◆ PAGE TEXT ◆
Segment Open

In the 1960s, adult educators abdicated their responsibilities and handed college campuses over to the students. Unwilling to accept the obligations of loco parentis, administrations responded to violence and destruction by handing the keys to the rioters. That weakness has now progressed to the point where students in colleges are truly treated as fragile children, incapable of being exposed to a view with which they disagree. Indoctrination has replaced imparting knowledge on too many campuses. Granted that mature thinking is absent among many who are in their twenties, thirties and beyond, but in retrospect lowering the voting age gave a right to vote while at the same time we were busy eroding the meaning of adulthood and diminishing civic obligations.

The Florida teenagers who are advocating for gun control and see the NRA as an enemy are acting in a manner consistent with their age. As adults, our role is to use the opportunity to broaden their horizons. Changing gun laws may perhaps be needed for a safer society. However, without honest analysis of many factors, there is no way to know whether or not that is true or what such changes should be. There might be other steps that can be taken that would have a greater effect at less of a cost. Emotional outbursts rarely lead to changes that do more good than harm.

Our veneration of feelings over facts is not a healthy one. As adults, we need to support young people who have been hurt. Part of that support is not feeding them myths about magic solutions, not letting them be pawns in the hands of manipulators, and helping them understand the trade-offs, potential unintended consequences and complexities of any legislation. Our society has many flaws; sacrificing one Constitutional right and scapegoating one issue can only bring more grief rather than less.

46 thoughts on “Failing Our Children – Again”

Segment Closed

◆ SOURCE INFORMATION ◆
Segment Open

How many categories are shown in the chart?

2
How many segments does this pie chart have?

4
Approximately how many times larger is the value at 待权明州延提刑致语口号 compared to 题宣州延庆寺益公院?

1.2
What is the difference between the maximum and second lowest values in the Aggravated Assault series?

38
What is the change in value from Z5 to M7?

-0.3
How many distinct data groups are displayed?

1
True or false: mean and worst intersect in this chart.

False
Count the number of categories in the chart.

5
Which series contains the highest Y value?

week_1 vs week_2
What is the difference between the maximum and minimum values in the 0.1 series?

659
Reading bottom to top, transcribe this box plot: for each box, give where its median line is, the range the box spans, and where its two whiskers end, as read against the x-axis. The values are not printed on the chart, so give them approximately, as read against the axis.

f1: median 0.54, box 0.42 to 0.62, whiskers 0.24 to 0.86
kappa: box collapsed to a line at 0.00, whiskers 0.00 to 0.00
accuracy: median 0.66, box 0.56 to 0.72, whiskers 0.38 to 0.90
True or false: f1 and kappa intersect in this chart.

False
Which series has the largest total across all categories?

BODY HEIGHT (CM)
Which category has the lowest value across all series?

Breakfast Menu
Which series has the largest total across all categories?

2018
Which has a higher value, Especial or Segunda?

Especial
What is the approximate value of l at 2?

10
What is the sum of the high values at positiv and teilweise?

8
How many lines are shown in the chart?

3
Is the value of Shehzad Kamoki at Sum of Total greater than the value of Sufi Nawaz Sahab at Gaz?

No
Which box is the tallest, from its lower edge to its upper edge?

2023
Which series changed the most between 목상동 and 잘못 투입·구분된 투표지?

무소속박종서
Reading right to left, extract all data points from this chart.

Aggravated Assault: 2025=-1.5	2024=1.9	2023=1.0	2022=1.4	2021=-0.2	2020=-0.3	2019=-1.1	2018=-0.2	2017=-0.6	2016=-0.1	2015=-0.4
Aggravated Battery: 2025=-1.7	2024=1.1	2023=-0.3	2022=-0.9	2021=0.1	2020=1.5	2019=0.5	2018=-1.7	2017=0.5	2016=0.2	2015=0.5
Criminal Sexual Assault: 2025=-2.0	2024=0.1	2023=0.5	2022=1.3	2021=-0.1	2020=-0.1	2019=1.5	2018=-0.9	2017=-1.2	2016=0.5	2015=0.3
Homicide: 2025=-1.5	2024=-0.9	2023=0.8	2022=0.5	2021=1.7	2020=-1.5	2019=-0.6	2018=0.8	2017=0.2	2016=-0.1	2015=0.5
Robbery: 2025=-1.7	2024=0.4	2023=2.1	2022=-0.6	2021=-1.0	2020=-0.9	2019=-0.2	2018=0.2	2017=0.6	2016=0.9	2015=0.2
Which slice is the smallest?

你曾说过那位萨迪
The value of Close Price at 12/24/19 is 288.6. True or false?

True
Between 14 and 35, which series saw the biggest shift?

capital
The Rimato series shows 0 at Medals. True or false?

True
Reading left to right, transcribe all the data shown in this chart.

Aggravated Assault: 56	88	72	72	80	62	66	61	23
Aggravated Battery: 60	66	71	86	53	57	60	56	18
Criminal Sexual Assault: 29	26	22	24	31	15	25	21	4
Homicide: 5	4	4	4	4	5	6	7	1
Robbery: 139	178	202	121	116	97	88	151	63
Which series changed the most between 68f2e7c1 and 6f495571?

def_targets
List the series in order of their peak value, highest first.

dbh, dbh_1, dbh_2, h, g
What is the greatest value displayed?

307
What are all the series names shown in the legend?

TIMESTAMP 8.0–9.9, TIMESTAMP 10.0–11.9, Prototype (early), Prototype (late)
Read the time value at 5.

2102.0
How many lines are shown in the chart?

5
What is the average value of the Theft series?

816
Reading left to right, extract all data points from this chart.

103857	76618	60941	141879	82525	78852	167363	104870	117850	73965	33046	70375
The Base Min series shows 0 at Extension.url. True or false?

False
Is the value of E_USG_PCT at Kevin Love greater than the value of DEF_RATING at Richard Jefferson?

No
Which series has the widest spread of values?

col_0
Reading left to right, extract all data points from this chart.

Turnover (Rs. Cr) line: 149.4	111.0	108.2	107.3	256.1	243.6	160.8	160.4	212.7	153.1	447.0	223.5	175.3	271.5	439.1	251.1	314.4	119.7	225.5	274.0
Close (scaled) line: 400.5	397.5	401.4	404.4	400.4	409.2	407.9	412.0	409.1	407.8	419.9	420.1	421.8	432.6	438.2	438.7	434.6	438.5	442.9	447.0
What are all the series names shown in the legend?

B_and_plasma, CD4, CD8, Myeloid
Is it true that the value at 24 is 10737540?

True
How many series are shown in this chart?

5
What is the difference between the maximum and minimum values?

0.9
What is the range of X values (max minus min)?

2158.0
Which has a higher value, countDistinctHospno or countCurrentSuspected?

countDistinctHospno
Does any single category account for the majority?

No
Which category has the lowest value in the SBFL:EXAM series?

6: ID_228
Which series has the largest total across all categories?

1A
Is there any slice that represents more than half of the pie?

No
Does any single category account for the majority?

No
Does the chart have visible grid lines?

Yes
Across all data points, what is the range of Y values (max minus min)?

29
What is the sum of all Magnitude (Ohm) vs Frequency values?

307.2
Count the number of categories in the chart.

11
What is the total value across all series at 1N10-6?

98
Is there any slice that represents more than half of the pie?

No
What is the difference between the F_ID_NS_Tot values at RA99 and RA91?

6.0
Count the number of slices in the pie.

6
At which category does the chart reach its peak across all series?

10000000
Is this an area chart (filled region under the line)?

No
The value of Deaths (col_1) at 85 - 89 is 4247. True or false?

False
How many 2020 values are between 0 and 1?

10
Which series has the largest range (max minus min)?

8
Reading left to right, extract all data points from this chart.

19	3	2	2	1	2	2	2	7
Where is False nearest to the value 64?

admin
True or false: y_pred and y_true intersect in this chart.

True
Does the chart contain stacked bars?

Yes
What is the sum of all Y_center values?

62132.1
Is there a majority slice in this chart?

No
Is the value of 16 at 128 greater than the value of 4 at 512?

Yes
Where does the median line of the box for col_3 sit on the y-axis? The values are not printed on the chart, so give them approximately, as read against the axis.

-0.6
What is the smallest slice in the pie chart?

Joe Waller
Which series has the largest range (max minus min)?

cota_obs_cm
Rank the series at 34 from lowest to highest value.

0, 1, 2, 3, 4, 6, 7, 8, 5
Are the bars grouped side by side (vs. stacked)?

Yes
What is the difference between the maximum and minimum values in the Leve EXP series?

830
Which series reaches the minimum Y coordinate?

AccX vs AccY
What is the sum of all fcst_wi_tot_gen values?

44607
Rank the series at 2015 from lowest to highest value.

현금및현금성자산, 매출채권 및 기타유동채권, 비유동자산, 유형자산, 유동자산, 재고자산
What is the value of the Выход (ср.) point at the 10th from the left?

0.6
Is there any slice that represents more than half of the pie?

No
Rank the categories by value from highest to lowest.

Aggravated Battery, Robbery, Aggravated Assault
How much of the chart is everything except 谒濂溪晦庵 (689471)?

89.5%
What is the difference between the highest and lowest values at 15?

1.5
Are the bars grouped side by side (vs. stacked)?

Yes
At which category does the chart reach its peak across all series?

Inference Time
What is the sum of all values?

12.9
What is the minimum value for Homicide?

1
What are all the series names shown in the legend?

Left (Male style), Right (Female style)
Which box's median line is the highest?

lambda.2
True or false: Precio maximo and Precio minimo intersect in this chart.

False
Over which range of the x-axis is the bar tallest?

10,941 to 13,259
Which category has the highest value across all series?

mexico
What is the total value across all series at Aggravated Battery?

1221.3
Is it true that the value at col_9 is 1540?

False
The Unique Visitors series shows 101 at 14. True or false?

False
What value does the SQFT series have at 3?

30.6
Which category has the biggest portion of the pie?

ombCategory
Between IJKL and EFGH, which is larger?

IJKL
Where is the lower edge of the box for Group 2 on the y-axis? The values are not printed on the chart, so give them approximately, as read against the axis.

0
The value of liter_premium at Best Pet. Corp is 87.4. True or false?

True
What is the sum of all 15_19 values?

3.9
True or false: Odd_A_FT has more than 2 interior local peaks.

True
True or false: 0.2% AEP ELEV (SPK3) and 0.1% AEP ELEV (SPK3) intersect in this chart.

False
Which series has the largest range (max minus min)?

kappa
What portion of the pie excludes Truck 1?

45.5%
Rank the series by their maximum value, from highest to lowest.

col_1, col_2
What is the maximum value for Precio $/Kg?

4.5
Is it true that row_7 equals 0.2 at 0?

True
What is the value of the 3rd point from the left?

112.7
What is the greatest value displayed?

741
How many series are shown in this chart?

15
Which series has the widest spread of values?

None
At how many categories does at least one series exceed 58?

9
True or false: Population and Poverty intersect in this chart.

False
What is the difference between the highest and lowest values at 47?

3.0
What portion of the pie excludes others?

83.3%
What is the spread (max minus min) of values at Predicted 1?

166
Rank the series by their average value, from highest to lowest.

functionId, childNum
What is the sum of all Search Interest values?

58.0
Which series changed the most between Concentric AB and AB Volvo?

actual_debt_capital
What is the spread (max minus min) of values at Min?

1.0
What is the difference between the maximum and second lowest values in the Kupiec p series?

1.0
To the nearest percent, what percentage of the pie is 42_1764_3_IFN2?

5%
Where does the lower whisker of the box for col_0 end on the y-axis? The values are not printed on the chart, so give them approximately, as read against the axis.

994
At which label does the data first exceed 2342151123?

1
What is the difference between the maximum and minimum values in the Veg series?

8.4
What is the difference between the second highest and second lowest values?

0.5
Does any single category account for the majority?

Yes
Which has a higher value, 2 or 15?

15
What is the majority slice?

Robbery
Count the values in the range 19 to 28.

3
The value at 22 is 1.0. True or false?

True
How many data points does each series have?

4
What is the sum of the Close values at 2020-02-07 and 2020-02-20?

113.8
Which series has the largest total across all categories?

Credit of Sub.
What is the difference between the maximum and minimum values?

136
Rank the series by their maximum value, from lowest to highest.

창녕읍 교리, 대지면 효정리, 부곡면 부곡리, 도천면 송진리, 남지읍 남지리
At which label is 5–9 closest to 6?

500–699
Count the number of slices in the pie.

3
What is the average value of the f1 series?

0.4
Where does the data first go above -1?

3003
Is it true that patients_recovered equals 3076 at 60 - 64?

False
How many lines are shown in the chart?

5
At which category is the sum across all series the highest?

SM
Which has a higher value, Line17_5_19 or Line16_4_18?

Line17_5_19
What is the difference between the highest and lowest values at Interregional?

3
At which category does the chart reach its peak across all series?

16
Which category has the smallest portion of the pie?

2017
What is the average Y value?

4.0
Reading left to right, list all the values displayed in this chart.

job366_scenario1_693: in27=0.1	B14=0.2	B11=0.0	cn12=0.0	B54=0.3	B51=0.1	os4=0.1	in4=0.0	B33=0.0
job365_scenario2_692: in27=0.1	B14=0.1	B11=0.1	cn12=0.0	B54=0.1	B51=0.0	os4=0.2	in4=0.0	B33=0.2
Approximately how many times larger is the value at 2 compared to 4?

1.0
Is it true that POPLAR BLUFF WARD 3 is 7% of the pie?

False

Segment Closed

◆ TASK OBJECTIVE ◆
Reproduce word for word the part of the page text from "In the 1960s, adult" up to and including "diminishing civic obligations.".

◆ RESPONSE BELOW ◆
In the 1960s, adult educators abdicated their responsibilities and handed college campuses over to the students. Unwilling to accept the obligations of loco parentis, administrations responded to violence and destruction by handing the keys to the rioters. That weakness has now progressed to the point where students in colleges are truly treated as fragile children, incapable of being exposed to a view with which they disagree. Indoctrination has replaced imparting knowledge on too many campuses. Granted that mature thinking is absent among many who are in their twenties, thirties and beyond, but in retrospect lowering the voting age gave a right to vote while at the same time we were busy eroding the meaning of adulthood and diminishing civic obligations.